Prompt: Which of the lines in the data below contain the string "views"? Copy each of them.

[[ Extracted records, beginning ]]

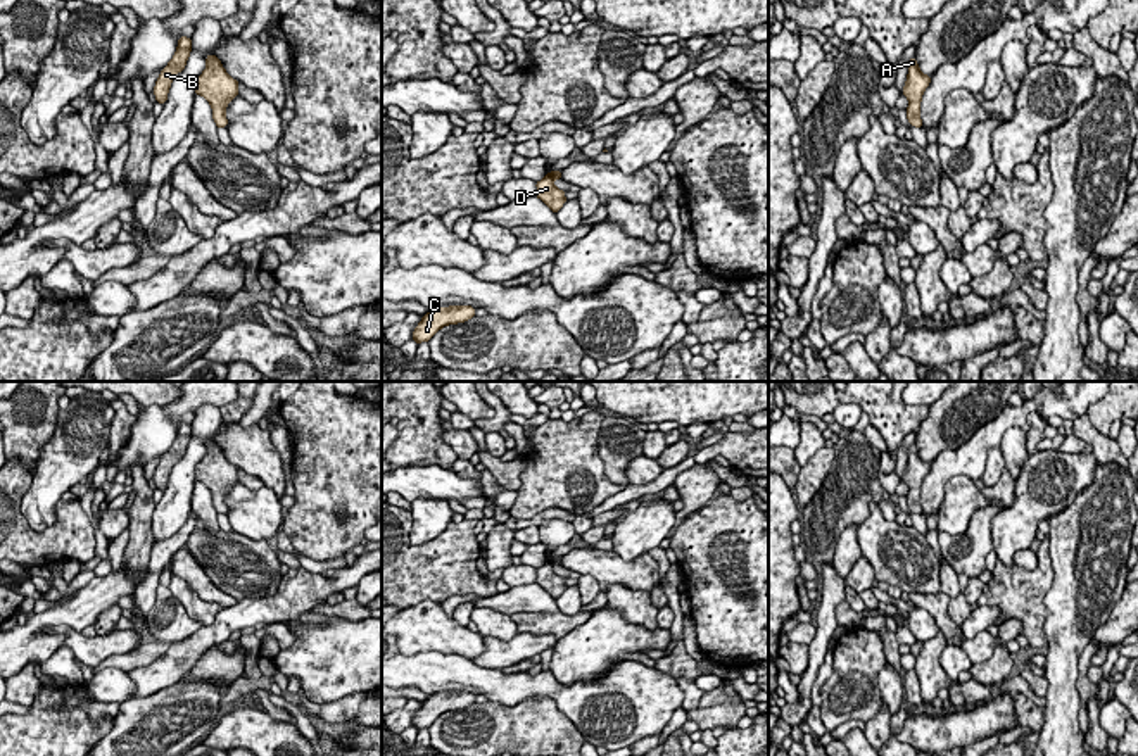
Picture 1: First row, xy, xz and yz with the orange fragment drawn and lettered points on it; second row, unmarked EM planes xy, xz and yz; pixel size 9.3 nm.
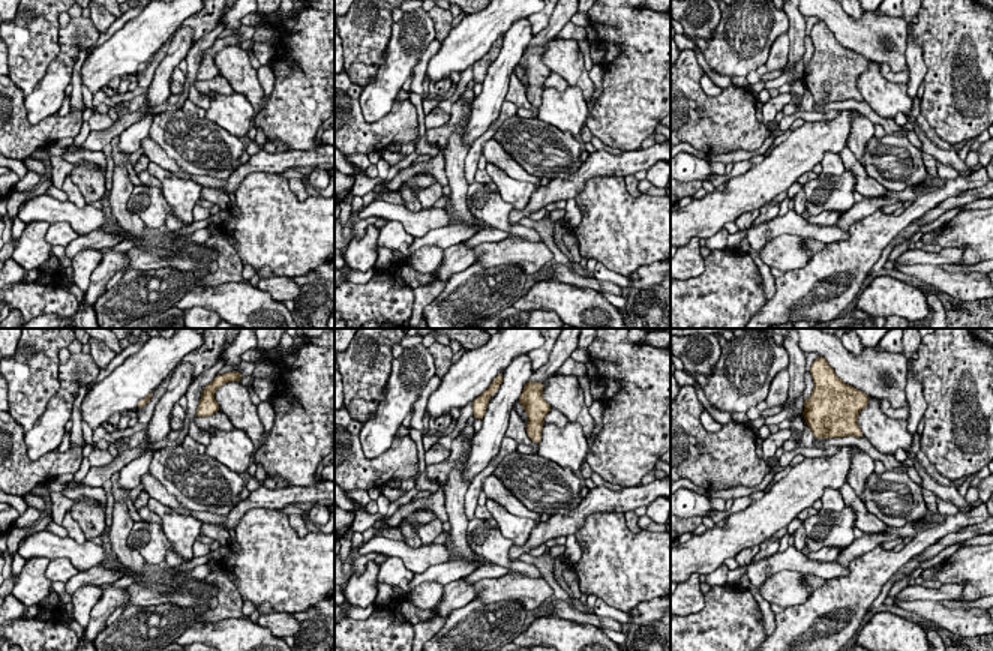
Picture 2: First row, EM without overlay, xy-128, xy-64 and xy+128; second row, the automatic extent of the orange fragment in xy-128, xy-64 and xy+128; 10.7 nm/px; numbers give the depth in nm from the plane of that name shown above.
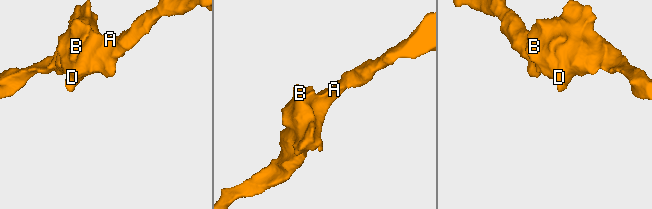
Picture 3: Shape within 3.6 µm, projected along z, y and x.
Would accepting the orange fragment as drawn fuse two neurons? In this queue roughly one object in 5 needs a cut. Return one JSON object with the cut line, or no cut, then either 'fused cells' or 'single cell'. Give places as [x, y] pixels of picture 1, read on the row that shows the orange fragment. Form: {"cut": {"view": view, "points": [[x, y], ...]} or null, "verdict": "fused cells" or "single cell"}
{"cut": null, "verdict": "single cell"}

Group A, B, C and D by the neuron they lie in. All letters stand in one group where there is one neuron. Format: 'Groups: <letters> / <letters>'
Groups: A B C D

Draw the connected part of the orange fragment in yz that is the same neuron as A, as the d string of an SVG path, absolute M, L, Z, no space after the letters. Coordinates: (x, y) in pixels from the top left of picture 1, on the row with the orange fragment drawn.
M912 57L908 60L908 76L903 86L901 95L908 98L908 107L907 107L907 119L910 126L922 128L922 119L919 116L920 112L920 100L929 86L933 76L926 76L920 72L917 59Z

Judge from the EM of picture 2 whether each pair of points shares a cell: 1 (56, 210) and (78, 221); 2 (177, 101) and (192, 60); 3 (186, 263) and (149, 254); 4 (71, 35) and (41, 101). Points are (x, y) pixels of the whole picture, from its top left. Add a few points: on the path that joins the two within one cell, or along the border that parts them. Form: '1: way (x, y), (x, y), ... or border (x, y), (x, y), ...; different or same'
1: way (62, 210), (72, 215); same
2: way (186, 90), (192, 71); same
3: way (177, 261), (158, 261); same
4: way (69, 51), (53, 84); same

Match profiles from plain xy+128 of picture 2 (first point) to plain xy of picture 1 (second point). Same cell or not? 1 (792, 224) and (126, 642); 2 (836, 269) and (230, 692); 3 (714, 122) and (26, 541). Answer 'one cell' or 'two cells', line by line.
1: one cell
2: two cells
3: one cell

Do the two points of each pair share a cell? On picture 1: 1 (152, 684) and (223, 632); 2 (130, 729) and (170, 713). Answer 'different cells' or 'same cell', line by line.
1: same cell
2: same cell

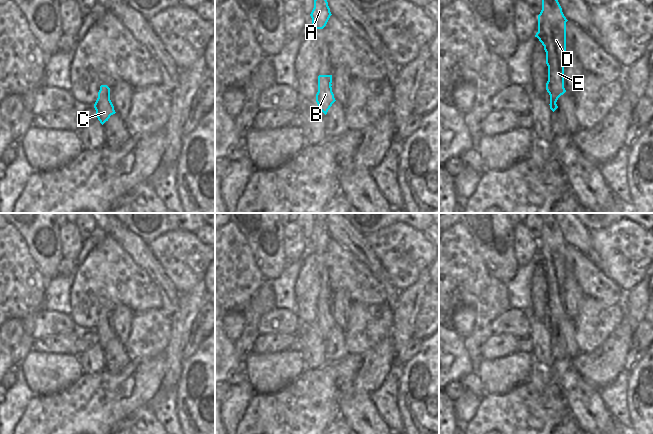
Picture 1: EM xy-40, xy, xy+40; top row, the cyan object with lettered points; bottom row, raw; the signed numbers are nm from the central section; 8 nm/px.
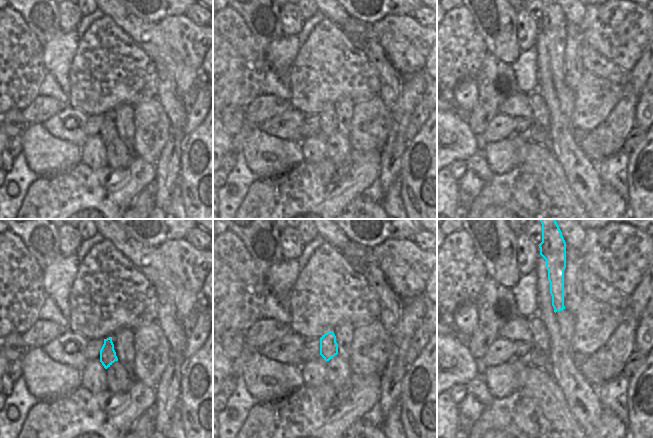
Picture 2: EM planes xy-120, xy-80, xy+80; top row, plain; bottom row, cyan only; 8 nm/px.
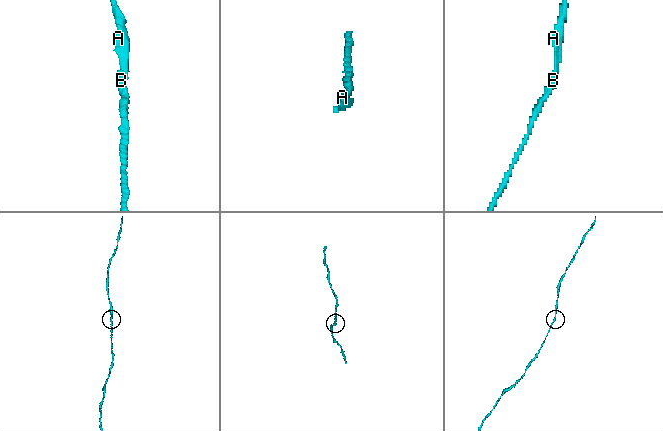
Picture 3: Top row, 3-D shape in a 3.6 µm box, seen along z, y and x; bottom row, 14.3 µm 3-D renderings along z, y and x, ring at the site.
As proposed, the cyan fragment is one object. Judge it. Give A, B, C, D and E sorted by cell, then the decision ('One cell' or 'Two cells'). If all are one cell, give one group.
Groups: A B C D E. One cell

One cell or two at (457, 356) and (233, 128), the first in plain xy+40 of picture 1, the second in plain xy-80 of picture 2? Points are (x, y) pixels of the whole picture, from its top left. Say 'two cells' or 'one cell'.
two cells

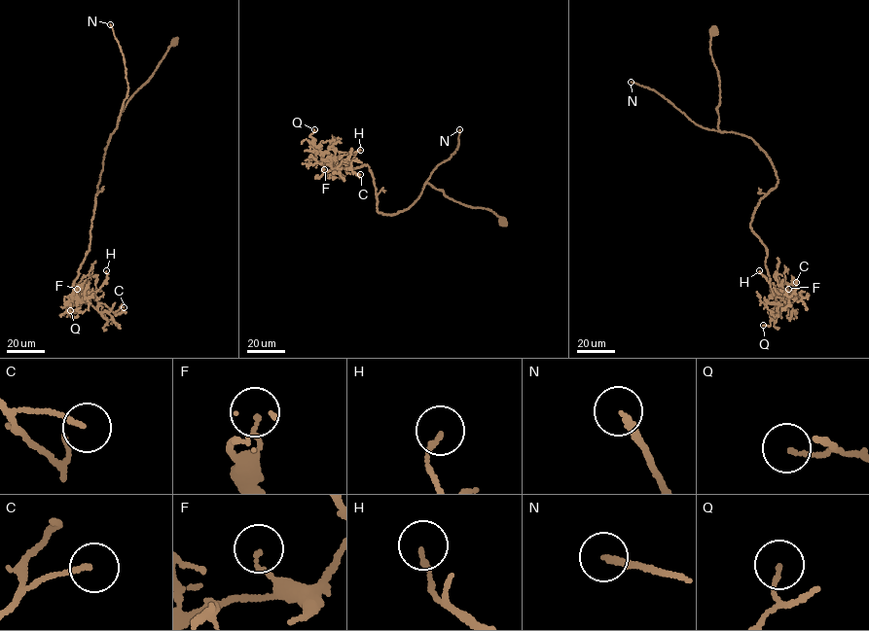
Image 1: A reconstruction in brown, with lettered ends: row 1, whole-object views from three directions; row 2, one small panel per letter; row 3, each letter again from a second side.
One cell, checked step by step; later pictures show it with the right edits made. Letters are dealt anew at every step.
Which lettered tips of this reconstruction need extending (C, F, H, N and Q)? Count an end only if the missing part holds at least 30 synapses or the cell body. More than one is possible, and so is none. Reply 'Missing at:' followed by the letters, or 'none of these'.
Missing at: N

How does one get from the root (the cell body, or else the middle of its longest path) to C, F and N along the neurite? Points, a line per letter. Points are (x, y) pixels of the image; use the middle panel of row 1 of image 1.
C: (503, 222), (427, 183), (410, 207), (383, 214), (367, 164), (352, 168), (322, 154), (324, 164), (360, 174)
F: (503, 222), (427, 183), (410, 207), (383, 214), (367, 164), (352, 168), (324, 153), (324, 169)
N: (503, 222), (491, 210), (461, 203), (426, 182), (433, 169), (451, 157), (458, 147), (459, 129)

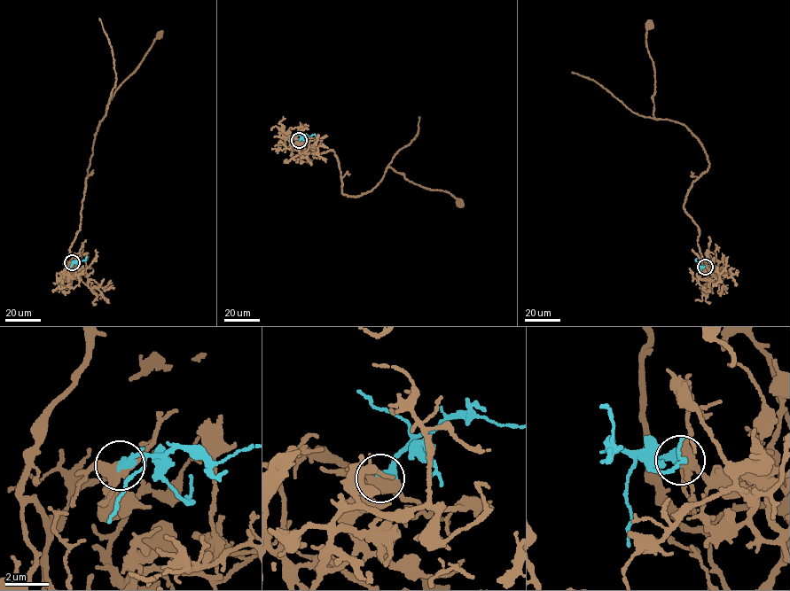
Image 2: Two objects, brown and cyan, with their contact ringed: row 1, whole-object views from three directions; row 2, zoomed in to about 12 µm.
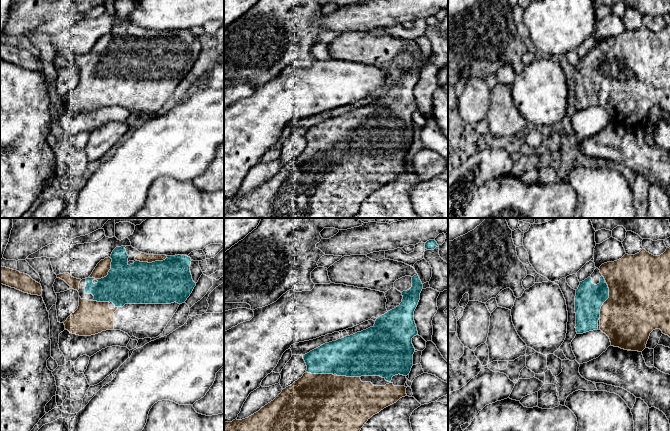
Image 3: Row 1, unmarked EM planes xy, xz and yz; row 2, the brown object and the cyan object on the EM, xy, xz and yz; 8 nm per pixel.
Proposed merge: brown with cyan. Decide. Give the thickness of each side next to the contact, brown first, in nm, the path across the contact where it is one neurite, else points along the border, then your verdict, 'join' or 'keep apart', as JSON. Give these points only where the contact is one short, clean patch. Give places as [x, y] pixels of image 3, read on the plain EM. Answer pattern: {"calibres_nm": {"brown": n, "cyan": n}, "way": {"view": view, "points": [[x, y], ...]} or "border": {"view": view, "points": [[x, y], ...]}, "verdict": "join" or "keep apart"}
{"calibres_nm": {"brown": 110, "cyan": 320}, "verdict": "join"}

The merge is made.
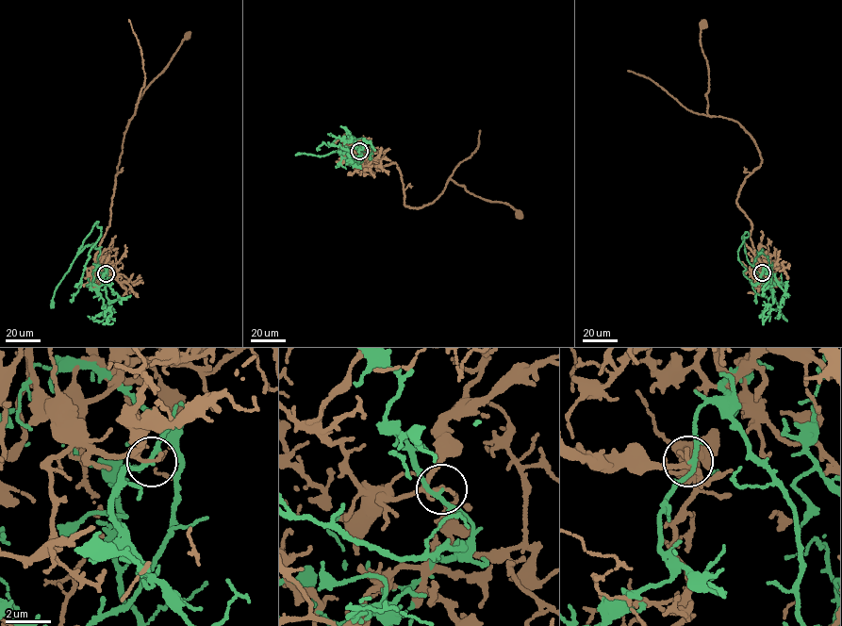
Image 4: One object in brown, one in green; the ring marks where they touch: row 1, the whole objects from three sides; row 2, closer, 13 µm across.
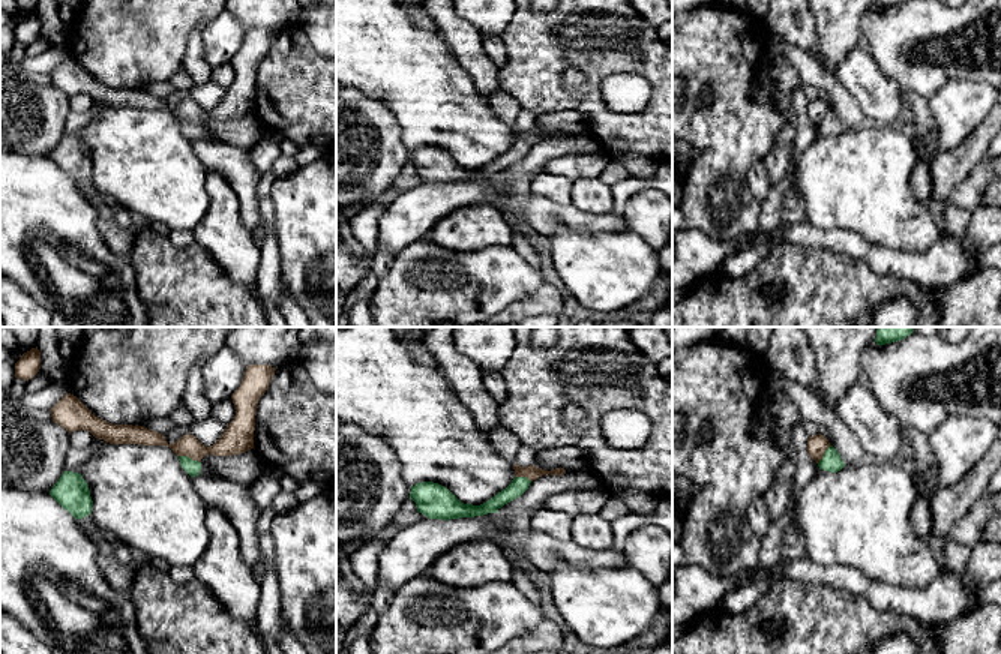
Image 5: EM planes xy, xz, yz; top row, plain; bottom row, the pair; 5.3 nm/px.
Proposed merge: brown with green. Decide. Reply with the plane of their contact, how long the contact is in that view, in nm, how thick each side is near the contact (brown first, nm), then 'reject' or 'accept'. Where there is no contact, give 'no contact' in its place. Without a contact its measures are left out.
xy | 130 nm | 140/80 nm | reject

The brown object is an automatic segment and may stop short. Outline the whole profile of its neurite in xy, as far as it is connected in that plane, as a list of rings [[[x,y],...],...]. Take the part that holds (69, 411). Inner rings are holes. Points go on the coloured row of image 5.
[[[249,364],[240,387],[231,399],[236,406],[234,420],[210,447],[206,447],[194,435],[186,434],[168,444],[159,432],[144,426],[113,424],[96,417],[77,396],[66,393],[50,411],[53,422],[74,430],[89,430],[95,438],[110,444],[167,446],[177,456],[188,456],[201,462],[207,454],[233,456],[254,448],[255,416],[260,398],[270,386],[275,368],[270,364]]]

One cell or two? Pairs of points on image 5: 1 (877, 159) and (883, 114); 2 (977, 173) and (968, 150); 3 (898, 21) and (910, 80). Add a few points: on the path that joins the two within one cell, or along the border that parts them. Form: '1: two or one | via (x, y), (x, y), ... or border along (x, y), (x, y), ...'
1: two | border along (868, 122), (895, 126)
2: two | border along (985, 156), (950, 192)
3: one | via (898, 36), (896, 57), (904, 65)

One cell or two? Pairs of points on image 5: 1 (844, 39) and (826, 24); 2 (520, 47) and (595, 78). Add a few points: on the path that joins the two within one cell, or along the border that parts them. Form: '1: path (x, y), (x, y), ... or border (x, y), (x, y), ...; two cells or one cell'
1: path (839, 35), (830, 26); one cell
2: path (539, 47), (563, 47), (580, 59); one cell

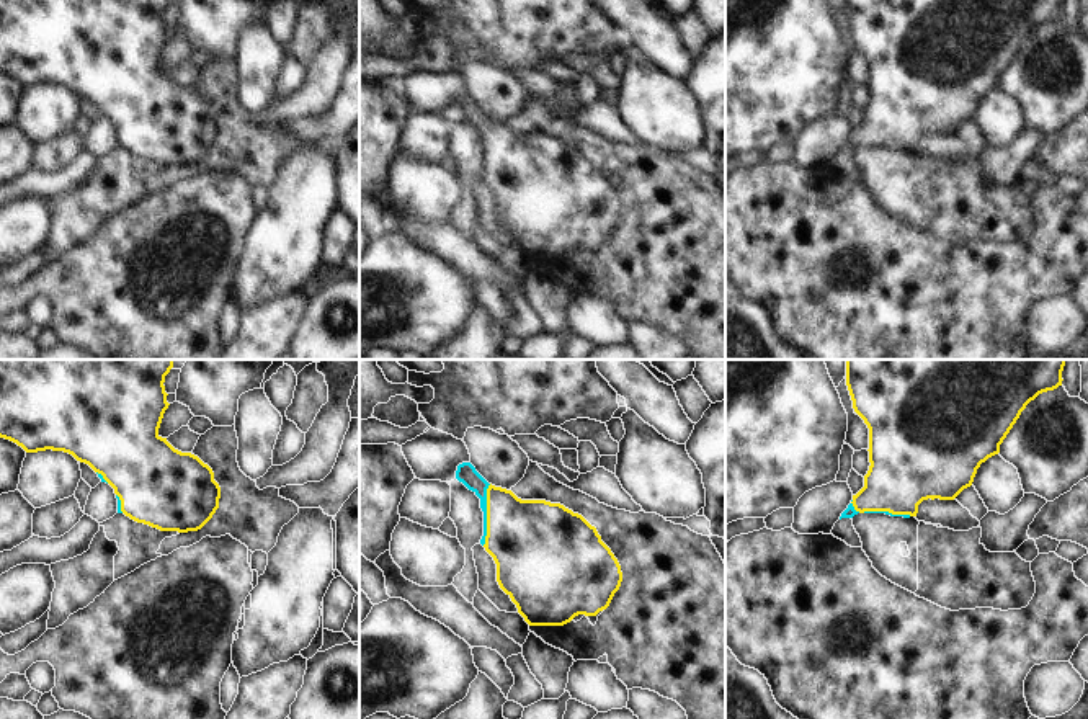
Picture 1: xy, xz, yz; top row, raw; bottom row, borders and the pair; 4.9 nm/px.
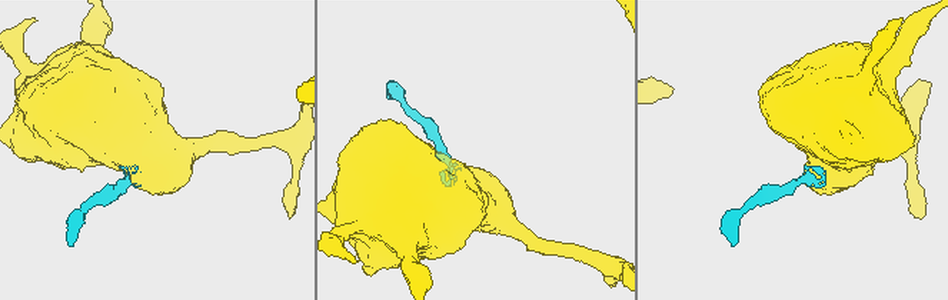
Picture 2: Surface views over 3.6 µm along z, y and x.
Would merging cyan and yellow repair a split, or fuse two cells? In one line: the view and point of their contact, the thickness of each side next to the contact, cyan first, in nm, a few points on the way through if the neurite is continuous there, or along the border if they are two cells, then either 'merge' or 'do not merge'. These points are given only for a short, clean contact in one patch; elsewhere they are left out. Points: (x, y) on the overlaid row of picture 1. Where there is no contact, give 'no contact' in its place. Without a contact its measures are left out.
contact xz (486, 515); calibres 100 and 400 nm; way xz (466, 473), (487, 494), (486, 515), (500, 515), (530, 540); merge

[[ Extracted records, end ]]

Answer space:
Image 1: A reconstruction in brown, with lettered ends: row 1, whole-object views from three directions; row 2, one small panel per letter; row 3, each letter again from a second side.
Image 2: Two objects, brown and cyan, with their contact ringed: row 1, whole-object views from three directions; row 2, zoomed in to about 12 µm.
Picture 2: Surface views over 3.6 µm along z, y and x.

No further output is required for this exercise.